Bontang – Unit Reskrim Polsek Bontang Utara menangkap 5 pria paruh baya yang
lagi asyik bermaian judi remi saat bulan suci Ramadan. Mereka diringkus, Sabtu
(9/4/2022) pukul 03.00 dini hari, di Jalan Kapten Piere Tendean, Kelurahan
Bontang Kuala, Kecamatan Bontang Utara.
Lima orang
pria yang di tangkap empat diantaranya merupakan warga Bontang Kuala yakni, MJ
(59), MY (49), Ka (58), dan SA (59). Sedangkan satu tersangka lainnya, MS (43)

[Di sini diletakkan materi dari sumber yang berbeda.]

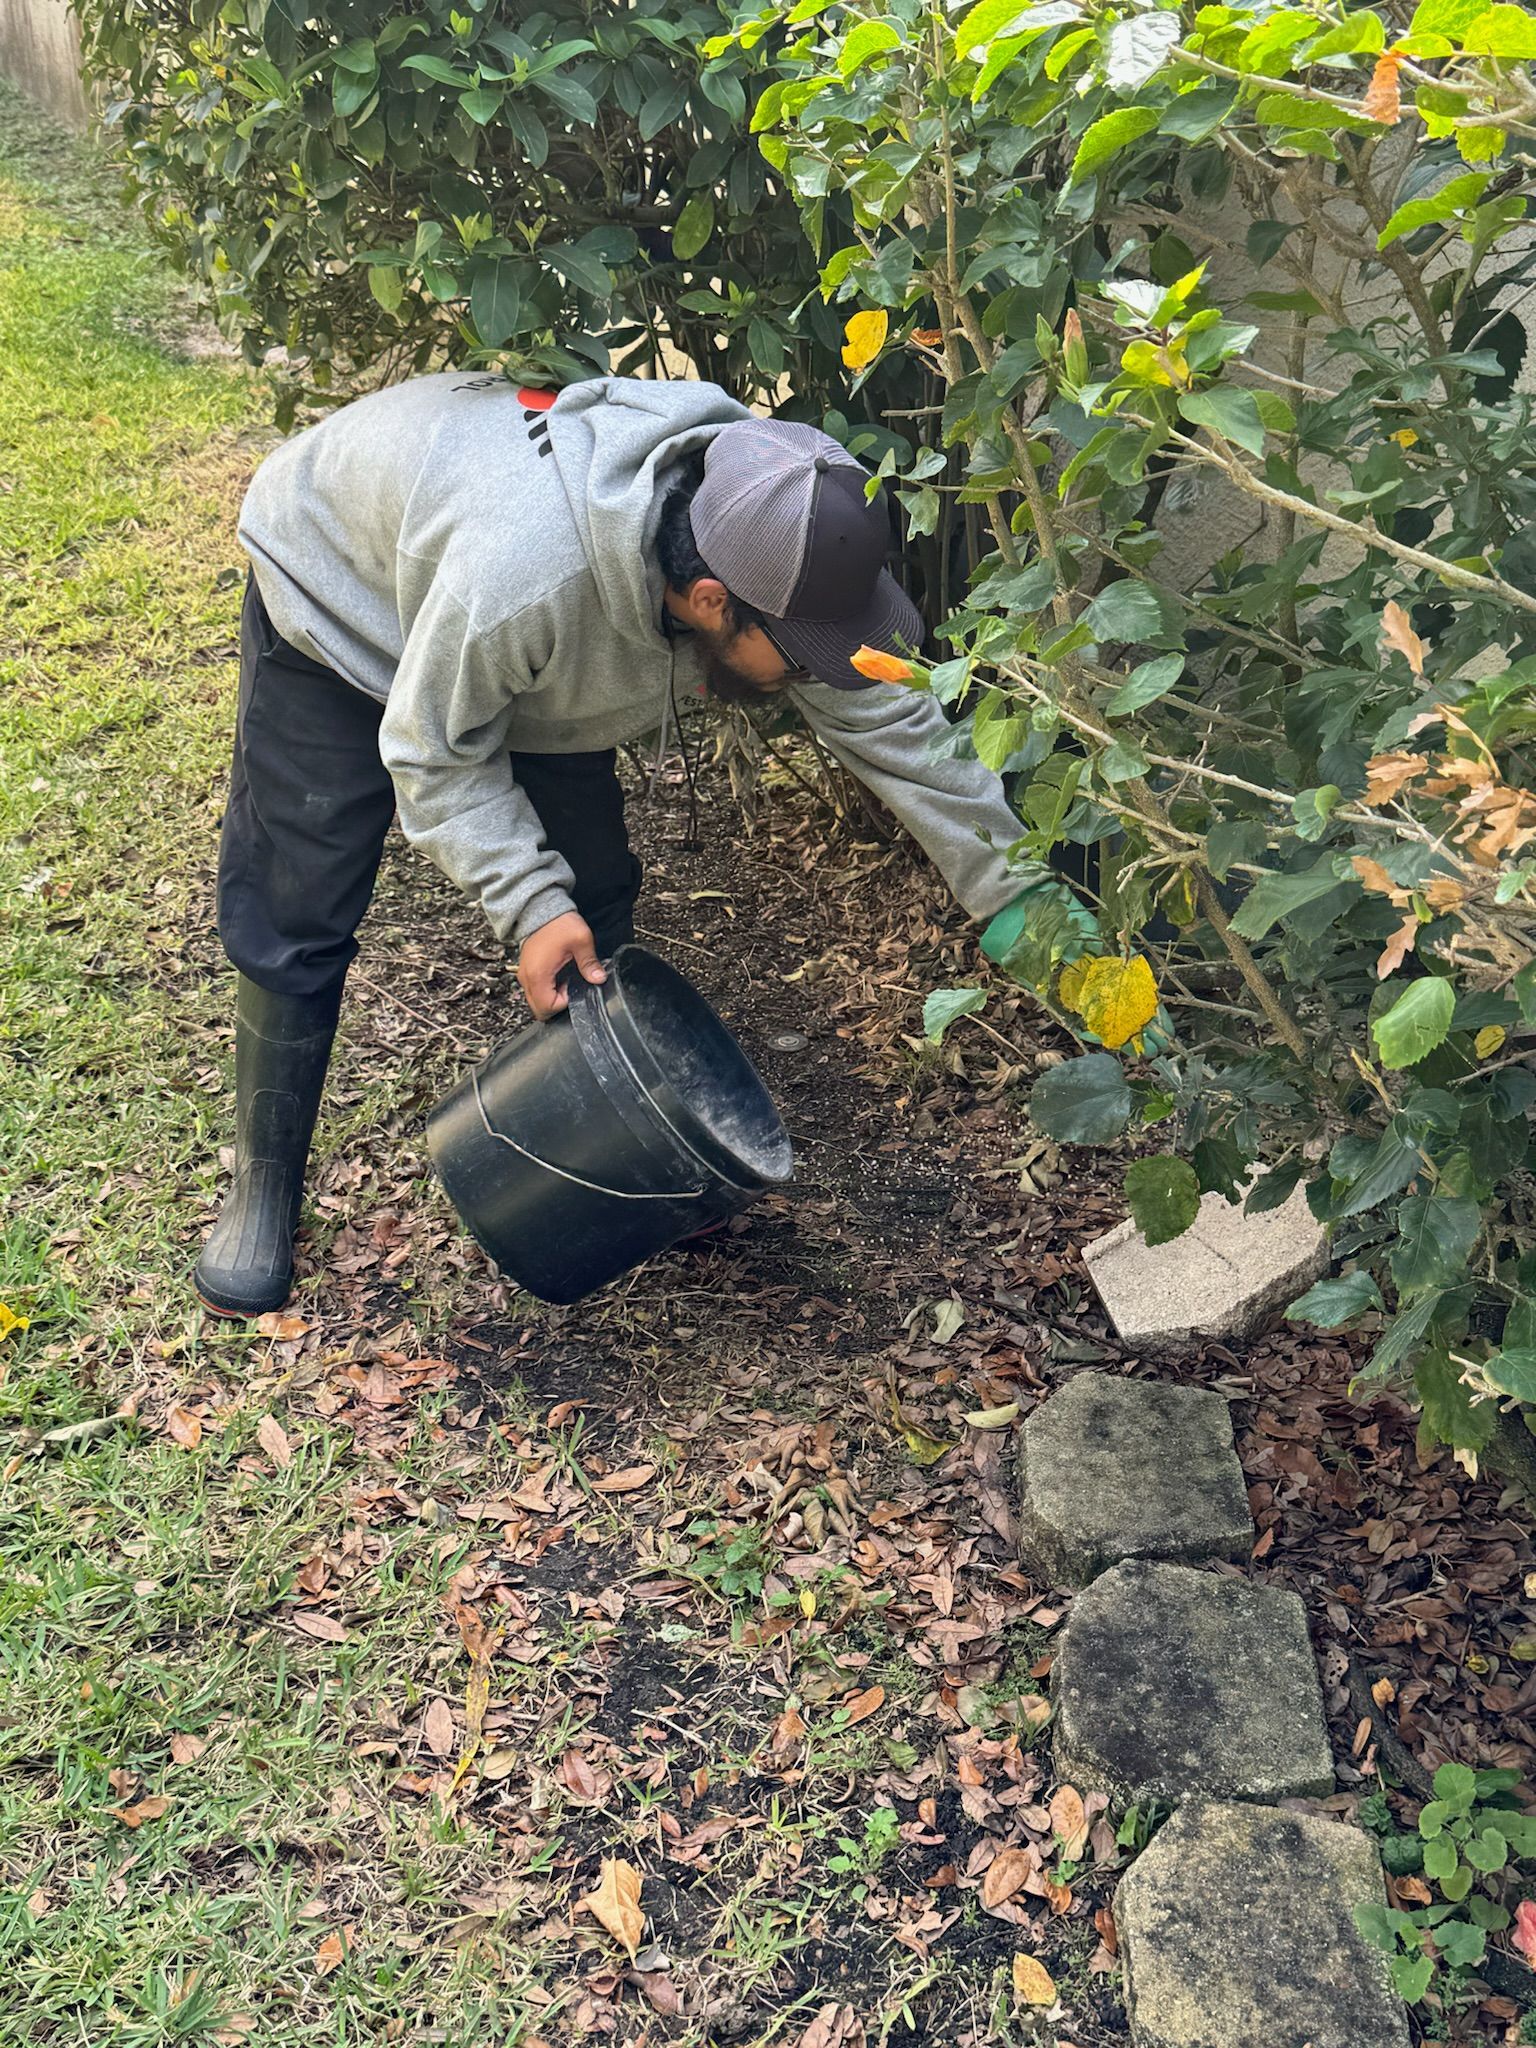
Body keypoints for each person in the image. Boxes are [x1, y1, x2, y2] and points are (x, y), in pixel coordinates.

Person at [196, 371, 1037, 1319]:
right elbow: (432, 753)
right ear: (712, 599)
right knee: (300, 896)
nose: (818, 670)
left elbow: (891, 720)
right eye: (803, 651)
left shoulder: (763, 507)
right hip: (342, 585)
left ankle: (627, 1148)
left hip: (517, 632)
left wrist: (1022, 898)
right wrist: (526, 905)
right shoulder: (520, 581)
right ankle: (262, 1185)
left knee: (592, 893)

diketahui tinggal di Berebas Tengah.
Menurut
Kapolres Bontang AKBP Hamam Wahyudi melalui Kapolsek Bontang Utara AKP Ahmad
Said S. Sos penangkapan ini berawal dari laporan masyarakat, yang melaporkan
salah satu Cafe Di Bontang Kuala di jadikan tempat berjudi . kemudian anggota
reskrim Polsek Bontang Utara bergerak dan melakukan penyeledikan terhadap
kebenaran Informasi tersebut .
” Setelah
dilakukan penyelidikan ternyata benar anggota mendapati lima orang sedang asyik
bermain judi remi. kemudian kelimanya langsung kami amankan tanpa perlawanan di
lokasi ” Kata AKP Ahmad Said dalam keterangnnya Sabtu (9/04/2022 )
“ Dari
hasil keterangan sementara mereka bermain judi remi sambil menunggu waktu
sahur, dan untuk mengelabui petugas, mereka menjadikan tutup botol air mineral
sebagai pengganti uang. “untuk satu kali gim, pemenang dapat uang Rp 50 ribu,”
ungkapnya.
Selain
menangkap lima tersangka, polisi turut menyita barang bukti berupa 2 set kartu
remi, uang tunai senilai Rp 2.110.000, dan lima tutup botol air mineral. Mereka
dijerat pasal 303 ayat (1) KUHPidana tentang perjudian. “Ancaman hukuman
minimal 2 tahun 8 bulan, maksimal 10 tahun penjara,” sebutnya.
Penangkapan
mereka ini masuk dalam rangkaian Operasi Pekat Ramadan yang dilaksanakan oleh
Polres dan Polsek Jajaran sejak 1 hingga 21 April mendatang. Kapolres Bontang
Melalui mengimbau kepada masyarakat, agar bersama-sama menjaga kamtibmas,
terutama saat Ramadan. Dia juga mengatakan pihaknya bakal lebih intens
melakukan patroli dan pengawasan, untuk mencegah tindak pidana dan aktivitas
yang menganggu kenyamanan dan keamanan masyarakat. “Operasi Pekat ini menyasar
perjudian, aksi balap liar, pencurian, dan peredaran miras. Kegiatan yang
menganggu kamtibmas kami tindak tegas,” pungkasnya.